SpaceX Dragon Took on Water After Splashdown

Media reports indicate that the SpaceX CRS-3 Dragon capsule which splashed down into the Pacific Ocean on Sunday, took on water as it waited through a recovery effort which apparently lasted longer than usual.

According to a report in Aviation Week:

“The quantity of seawater intrusion and the source is unclear, said Dan Hartman, NASA’s deputy ISS program manager. All of the science equipment and other NASA hardware in the Dragon capsule is in good shape, he said during a May 21 briefing.”


“Witnesses at the port observed significant water as the cold storage containers brought back from the ISS were removed, and there was a report the capsule’s internal humidity sensors tripped, according to an industry source.”

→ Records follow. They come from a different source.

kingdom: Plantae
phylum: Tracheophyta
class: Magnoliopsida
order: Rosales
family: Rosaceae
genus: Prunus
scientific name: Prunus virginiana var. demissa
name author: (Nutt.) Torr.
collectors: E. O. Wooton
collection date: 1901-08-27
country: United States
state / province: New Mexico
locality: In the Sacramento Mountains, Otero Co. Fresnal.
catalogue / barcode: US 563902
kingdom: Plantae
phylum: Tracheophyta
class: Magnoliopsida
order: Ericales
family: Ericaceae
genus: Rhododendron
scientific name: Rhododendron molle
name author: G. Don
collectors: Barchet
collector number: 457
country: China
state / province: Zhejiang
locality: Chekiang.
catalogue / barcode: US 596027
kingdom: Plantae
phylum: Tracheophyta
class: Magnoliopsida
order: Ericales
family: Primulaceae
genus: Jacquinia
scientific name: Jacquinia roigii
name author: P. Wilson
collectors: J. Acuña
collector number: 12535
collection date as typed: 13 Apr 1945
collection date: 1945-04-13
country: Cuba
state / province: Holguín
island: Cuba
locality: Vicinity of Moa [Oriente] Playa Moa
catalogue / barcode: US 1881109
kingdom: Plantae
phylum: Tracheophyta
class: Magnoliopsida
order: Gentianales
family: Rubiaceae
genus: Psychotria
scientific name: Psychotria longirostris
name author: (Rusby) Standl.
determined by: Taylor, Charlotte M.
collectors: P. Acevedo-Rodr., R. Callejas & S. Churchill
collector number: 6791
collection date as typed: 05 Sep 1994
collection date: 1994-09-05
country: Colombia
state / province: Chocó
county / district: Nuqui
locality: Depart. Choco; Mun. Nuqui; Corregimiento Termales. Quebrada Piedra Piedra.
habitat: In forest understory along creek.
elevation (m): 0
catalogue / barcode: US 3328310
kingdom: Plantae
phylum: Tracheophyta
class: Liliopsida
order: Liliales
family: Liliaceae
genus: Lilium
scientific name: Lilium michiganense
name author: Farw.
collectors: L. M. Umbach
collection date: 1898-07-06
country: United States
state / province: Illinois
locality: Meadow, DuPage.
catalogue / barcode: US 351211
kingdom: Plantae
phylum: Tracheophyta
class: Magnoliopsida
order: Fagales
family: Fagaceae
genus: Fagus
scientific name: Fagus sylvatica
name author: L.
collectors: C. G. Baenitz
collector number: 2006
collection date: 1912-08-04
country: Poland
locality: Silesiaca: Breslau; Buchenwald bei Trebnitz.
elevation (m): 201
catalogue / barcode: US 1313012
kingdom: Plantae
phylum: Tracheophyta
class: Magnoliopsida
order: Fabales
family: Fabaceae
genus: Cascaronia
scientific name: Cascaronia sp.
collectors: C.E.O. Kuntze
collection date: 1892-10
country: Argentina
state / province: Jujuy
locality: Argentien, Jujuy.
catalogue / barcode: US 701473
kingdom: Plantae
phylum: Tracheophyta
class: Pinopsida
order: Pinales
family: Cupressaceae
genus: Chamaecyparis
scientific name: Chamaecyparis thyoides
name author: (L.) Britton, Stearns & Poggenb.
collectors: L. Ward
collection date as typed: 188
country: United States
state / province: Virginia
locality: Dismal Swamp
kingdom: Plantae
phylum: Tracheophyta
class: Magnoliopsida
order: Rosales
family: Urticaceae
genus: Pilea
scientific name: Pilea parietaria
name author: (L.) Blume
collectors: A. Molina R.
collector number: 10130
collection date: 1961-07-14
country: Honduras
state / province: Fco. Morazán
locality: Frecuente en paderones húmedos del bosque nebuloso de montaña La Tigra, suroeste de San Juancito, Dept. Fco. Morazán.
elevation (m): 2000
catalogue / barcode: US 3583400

The Dragon was actually returning several water bags from orbit as part of an investigation into the leaking spacesuit which endangered Italian astronaut Luca Parmitano last year, leading to early concerns that one or more of those bags may have ruptured.  With that possibility now dismissed, SpaceX will begin the process of inspecting the capsule back in Texas,  as it does after every mission, and looking for a culprit.  Observers noted that the spacecraft splashed down into fairly active seas, and being somewhat more heavily laden than on previous flights, the Dragon would have naturally settled a little deeper into the water as it awaited pickup.

This incident appears to be different than one which took place on the CRS-1 mission, when water intrusion into the equipment bay under the pressure shell shorted out several power units, leading to temporary loss of power to a GLACIER freeze on board.  Power was restored as the spacecraft was hauled aboard the recovery ship, without any damage to specimens contained inside.

May be time to install a bilge pump.